Don’t think you actually need to have a sequential model for Learner.split. This seems to work fine to create layer groups with your previous version:

lrn.split([lrn.model.conv_stem,lrn.model.blocks,lrn.model.conv_head])

Think those should be correct names, adapted from custom Unet wrapper doing both classification and segmentation. Not quite sure about the best layers though. In particular, that may not be the best for some of the ways of specifying differential learning rates where it uses a lower LR just for the first group as I recall (though don’t think having the stem and whole body at a lower rate is necessarily ideal either).

Think the sequential is only required for cnn_learner. On which it might be nice to selectively load the classifier weights (as lukemelas’ version does). That way you can load pretrained weights for everything else and you don’t need cnn_learner. Should be able to have _create_model do something like:

state = load_state_dict_from_url(model_urls[variant])
if state['classifier'].shape != model.classifier.weight.shape:
    state['classifier'] = model.classifier.weight # Might also want to move to same device as loaded state here
model.load_state(state)

This allows generic use outside of fastai and avoids the loss of many of the layer names with cnn_learner (or did your as_sequential deal with that?). Also means you don’t have the fastai head (or have to override) which is a bit different to the standard one (though mean to try the fastai head sometime).

TomB · October 28, 2019, 10:51am

Oh, and following Jeremy’s twitter post I tested and confirmed that using JIT script matches performance of my CUDA implementation for Swish (and should probably work just as well for Mish though I haven’t tested, but pretty sure it should be able to fuse into a single kernel there too).
I did try this in torch 1.2 and didn’t have success but think I probably messed up. I was also testing converting whole networks to JIT at the time which was quite nasty in Torch 1.2 but improved in the then-nightly 1.3 so put off my experiments. But think you can support activations easily in both (though the decorator support has improved so might need to play around there but think jit.script was there in 1.2).
I just used:

@torch.jit.script
def swish_fwd(i):
    return i * torch.sigmoid(i)

@torch.jit.script
def swish_bwd(i, grad_output):
    sigmoid_i = torch.sigmoid(i)
    return grad_output * (sigmoid_i * (1 + i * (1 - sigmoid_i)))

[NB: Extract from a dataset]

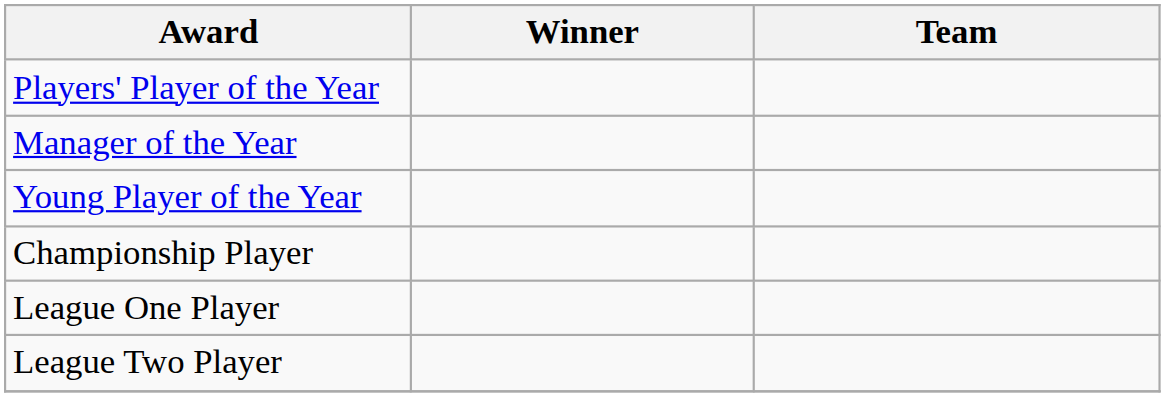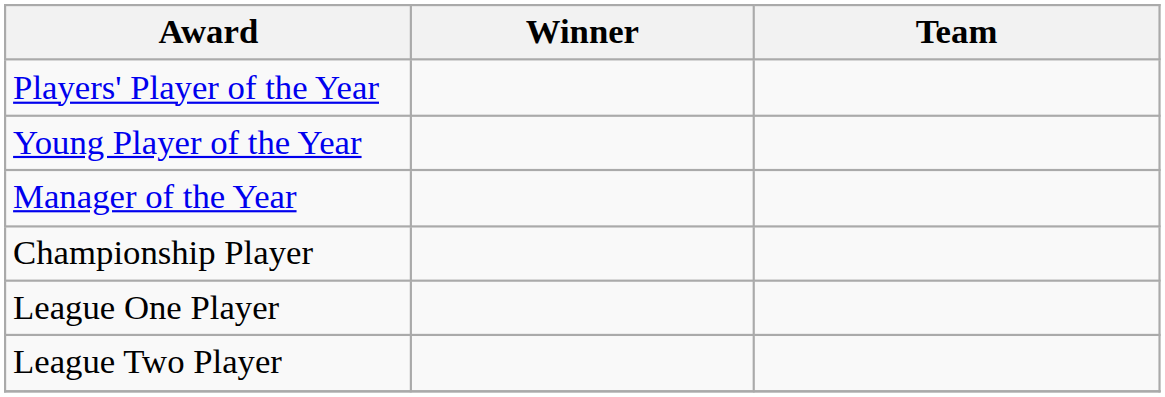rows swapped: Young Player of the Year <-> Manager of the Year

class SwishJIT(torch.autograd.Function):
    @staticmethod
    def forward(ctx, i):
        ctx.save_for_backward(i)
        return swish_fwd(i)

    @staticmethod
    def backward(ctx, grad_output):
        i, = ctx.saved_tensors
        return swish_bwd(i, grad_output)

But you could also replicate Jeremy’s decorator stuff as you have a few (and would allow different implementations for 1.2/1.3 if needed).

I did also note a bit of a bump in performance in 1.3 when I want back to my tests. From 1:02 per epoch down to 51s.

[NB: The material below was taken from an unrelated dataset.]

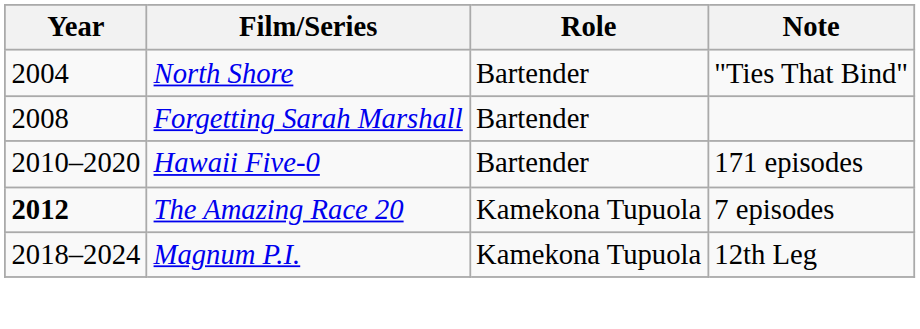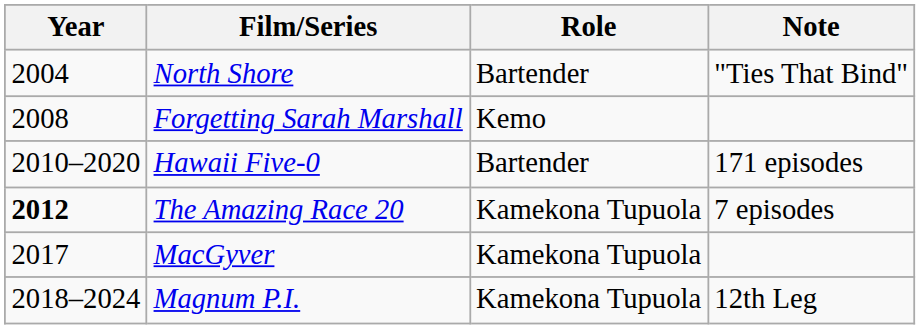Forgetting Sarah Marshall | Role: Bartender -> Kemo
+ row: 2017 | MacGyver | Kamekona Tupuola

TomB · October 28, 2019, 12:21pm

Tried it out in the Kaggle severstal comp, but didn’t get to spend much time on the comp so my first submission was on the last day and just 5 submissions to play with. The performance testing locally wasn’t reflected in results on the Kaggle LB. So nothing impressive so far.
I did get it up from an initial 0.8 dice to a final 0.88419. An empty submission would get a dice of about 0.86 while the winner was 0.90883 (a small range given the pretty extreme penalty for any false positives on empty masks with dice). A fastai unet with a resnet34 backbone got 0.88528.
Pretty low down the leaderboard but there was public sharing of some pretty strong performing models so likely a lot of model duplication there. Still obviously a fair way off the SotA.

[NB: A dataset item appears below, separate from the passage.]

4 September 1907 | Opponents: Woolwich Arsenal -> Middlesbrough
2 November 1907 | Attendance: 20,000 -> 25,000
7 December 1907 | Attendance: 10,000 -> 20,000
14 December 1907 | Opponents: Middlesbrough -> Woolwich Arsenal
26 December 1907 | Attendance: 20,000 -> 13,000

Some extra non-model related fixes may well improve performance a fair bit though. Notably while I added TTA on my one real day working on it on Kaggle I didn’t actually adjust thresholds based on this, they’re still based on non-TTA results (and thresholds alone moved from ~0.80 to ~0.878 just making a couple of educated guesses).
Also likely better to use n_classes+1 outputs rather than n_classes as I used. I used n_classes and sigmoid(output)>threhsold rather than the n_classes+1 and argmax(output) as allowing thresholds seemed nice. But you can actually combine n_classes+1 outputs with thresholds as this notebook released post-comp shows.
I also divided the input 1600x256 images into 400x256 blocks, which helped a lot with training, but then I didn’t have time to properly deal with this is prediction. Could likely beefit from fine-tuning on full size and made some prediction decisions hard (I ended up combining full image predictions with block-based TTA predictions).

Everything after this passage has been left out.